Photography’s visceral qualities are inevitably tied to the visuals themselves: the use or absence of colour, the amount of contrast, the role technical shortcomings play (even when they’re artificial). But our understanding and perception of photography is also based on its history, and on the medium’s use in the various contexts we find it in. It’s mostly a theoretical exercise to imagine how we would perceive black-and-white photography if we did not know that this is how the medium started out. If we didn’t have the early history of black-and-white photojournalism what would we make of contemporary photojournalistic images that don’t have any colour?

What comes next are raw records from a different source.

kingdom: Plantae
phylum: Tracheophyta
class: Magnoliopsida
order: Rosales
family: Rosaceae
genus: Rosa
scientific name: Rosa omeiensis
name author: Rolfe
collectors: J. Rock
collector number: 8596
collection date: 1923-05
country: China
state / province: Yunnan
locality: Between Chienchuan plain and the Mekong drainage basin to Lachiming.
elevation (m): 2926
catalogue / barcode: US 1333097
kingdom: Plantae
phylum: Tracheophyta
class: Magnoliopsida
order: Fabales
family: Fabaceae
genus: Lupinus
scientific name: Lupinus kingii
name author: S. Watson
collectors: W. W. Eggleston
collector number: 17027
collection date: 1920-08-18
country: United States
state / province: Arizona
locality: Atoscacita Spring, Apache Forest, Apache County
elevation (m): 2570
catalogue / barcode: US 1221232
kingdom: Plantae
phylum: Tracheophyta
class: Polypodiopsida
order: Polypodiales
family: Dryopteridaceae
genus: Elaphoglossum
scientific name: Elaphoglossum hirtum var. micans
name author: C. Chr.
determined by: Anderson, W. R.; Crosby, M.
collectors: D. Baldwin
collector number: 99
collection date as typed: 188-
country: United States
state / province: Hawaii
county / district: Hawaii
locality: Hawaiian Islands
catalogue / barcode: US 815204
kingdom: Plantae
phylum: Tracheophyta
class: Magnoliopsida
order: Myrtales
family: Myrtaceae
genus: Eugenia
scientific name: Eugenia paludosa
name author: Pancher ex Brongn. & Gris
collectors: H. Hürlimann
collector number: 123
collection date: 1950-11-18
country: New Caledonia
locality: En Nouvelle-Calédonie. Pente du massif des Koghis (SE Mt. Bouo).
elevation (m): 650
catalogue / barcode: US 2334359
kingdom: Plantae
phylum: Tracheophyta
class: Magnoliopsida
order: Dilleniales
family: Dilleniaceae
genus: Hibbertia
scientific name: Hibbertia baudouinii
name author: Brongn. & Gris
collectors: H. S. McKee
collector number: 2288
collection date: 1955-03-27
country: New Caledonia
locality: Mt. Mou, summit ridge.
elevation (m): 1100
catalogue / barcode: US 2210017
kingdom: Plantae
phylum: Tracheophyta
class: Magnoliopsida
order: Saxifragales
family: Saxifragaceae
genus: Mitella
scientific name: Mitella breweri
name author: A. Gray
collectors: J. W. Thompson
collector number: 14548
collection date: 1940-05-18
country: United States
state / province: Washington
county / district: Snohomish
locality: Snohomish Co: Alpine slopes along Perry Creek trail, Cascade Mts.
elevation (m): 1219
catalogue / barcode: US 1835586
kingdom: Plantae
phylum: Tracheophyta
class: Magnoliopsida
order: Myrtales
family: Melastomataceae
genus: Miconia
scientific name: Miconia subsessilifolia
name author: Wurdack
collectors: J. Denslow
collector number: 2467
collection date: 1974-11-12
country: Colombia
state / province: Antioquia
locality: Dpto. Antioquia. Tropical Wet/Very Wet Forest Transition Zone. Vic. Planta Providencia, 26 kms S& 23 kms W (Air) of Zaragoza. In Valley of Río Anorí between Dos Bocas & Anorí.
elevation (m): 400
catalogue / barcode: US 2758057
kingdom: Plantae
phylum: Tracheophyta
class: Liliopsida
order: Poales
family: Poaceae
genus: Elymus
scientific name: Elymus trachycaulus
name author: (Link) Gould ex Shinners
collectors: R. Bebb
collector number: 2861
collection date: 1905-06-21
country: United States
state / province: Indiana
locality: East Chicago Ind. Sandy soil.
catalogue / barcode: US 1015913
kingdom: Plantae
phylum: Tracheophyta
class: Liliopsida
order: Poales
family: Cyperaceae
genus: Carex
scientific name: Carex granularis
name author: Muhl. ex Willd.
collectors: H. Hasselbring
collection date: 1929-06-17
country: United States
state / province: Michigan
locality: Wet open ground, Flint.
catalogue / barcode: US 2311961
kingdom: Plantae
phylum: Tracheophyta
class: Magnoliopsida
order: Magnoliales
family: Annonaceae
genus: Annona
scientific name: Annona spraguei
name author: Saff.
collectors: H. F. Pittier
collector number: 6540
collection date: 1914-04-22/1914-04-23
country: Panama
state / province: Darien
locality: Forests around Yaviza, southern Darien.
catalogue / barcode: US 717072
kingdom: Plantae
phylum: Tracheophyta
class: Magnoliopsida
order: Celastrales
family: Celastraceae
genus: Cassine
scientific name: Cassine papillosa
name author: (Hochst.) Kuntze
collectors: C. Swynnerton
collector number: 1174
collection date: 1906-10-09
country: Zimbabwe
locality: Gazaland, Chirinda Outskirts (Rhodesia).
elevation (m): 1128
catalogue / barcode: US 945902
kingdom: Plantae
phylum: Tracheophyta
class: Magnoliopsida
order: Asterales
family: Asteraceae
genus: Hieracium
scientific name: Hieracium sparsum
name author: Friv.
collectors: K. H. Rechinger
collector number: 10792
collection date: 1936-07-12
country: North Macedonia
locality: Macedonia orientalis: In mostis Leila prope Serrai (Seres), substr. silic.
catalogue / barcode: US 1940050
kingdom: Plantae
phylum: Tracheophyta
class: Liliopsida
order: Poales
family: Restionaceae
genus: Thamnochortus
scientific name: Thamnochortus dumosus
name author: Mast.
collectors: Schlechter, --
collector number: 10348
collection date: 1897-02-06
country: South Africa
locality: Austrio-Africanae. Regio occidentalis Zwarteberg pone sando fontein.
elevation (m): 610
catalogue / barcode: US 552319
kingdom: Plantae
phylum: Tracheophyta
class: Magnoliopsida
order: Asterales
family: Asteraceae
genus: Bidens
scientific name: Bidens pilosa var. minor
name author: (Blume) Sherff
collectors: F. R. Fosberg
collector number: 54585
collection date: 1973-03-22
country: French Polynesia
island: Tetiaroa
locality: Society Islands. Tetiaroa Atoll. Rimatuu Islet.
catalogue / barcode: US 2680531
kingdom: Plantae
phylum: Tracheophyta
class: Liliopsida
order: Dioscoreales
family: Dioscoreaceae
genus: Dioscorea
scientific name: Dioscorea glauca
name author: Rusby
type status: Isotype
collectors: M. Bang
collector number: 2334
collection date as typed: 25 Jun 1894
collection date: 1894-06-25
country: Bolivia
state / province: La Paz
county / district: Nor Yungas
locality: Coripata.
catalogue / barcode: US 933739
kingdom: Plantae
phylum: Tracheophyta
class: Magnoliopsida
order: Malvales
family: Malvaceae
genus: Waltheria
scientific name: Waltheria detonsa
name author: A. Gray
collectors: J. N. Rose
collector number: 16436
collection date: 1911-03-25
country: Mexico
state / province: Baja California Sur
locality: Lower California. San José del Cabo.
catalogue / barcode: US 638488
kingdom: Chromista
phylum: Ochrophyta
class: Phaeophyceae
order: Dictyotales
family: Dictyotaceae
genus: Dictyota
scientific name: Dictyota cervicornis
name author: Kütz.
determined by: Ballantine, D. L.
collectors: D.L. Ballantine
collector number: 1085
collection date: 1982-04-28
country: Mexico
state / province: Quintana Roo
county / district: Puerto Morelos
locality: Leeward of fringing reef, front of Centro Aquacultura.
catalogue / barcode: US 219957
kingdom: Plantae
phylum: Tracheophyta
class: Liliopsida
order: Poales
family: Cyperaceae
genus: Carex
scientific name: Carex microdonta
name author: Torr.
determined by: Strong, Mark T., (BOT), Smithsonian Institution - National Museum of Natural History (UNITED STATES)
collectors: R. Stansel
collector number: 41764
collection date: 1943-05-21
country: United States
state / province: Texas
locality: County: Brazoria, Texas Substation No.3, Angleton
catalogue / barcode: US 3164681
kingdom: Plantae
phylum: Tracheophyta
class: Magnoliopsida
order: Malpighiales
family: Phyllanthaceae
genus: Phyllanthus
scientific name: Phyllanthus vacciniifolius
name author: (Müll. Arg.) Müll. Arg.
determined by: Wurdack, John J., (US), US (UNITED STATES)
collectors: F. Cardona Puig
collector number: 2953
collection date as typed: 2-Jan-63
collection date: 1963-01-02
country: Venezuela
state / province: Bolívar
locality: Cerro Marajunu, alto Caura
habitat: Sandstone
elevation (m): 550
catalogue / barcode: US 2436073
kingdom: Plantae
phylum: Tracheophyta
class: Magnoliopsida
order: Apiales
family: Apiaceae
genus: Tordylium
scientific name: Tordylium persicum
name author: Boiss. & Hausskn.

There clearly is something to what a picture looks like that has us react in specific ways. On the surface, none of the various filters the popular app Instagram offers makes any sense – why produce a clearly artificial looking photograph when you can have something that’s much closer to what the camera’s lens saw? And many of the app’s users grew up never actually experiencing the use of, say, Polaroid Sx-70 film, never having asked a photo lab to cross process film, in fact never even have set foot into an actual photo lab.
But the filters that mimic those effects are popular (let’s call them effects for the sake of simplicity; my use of the term is not intended to be a value statement), and that has got to tell us something. I think most people writing about Instagram photography are making a big mistake when not taking this type of photography at face value (the same goes for “selfies,” the latest art craze).
But clearly applying some effect to a picture doesn’t necessarily guarantee a good picture. It just guarantees a picture that has that effect slapped on it. Again, this is not a value statement: you could instead use a view camera and still make incredibly bad pictures. You could spend all day, every day, in the darkroom and still make incredibly bad photographs. Quality photographs are not made with effects or gizmos; quality photographs are made by people who have a clear artistic vision. That’s the way this worked in the past, and it will always work that way (even though, I’ll admit, the idea of merit has always been under assault by artists who were much better at networking or hustling than at making good work; I’m sure you can easily think of examples).
I had to think of all of that when looking at Corinna Sauer‘s Home Story. I have a soft spot for these kinds of black-and-white pictures. They’re easy to like. They’re visceral, at least in terms of the way the tonalities are rendered. So I usually go from my initial reaction immediately to trying to look more carefully, to see whether there is something there beyond the visuals. And if yes, what is it I’m drawn to?
Photography is an act of paying attention to very specific details of the world, and Home Story can serve as a very obvious example of how this can work. Parts of the world are being extracted from it, are being given full attention, and the rest is made to fall away. Crucially, while there are many pictures that work well on their own, as a whole, they add up to something even more.
Particular attention is given to gestures, the same gestures that might subconsciously register, but that often are overlooked. Gestures, the way people use their hands and facial expressions, are very hard to deal with photographically. One of the complications appears to be that the moment we are made to look at a gesture, frozen in a photograph, we have to pay attention to something we usually do not think about. And then it gets weird very quickly.
It’s very hard to describe what it is that makes some gestures believable in photographs, but it’s certainly one of the most overlooked skills a photographer can have (the same seems true in many other forms of art: just look at how hands are rendered in painting or sculptures).
It is especially those gestures, the way they are treated photographically by Sauer, that makes Home Story succeed. This is no simple achievement, given that the overall look-and-feel of the visuals themselves focuses the viewer’s attention so much on them. And then, while seemingly often complex, the images all are much simpler than they would seem at first. Unlike in the case of most photojournalistic images that tend to overload the frame with details, here the viewer’s mind finds itself at rest after all, after the initial jolt of the harsh black and white.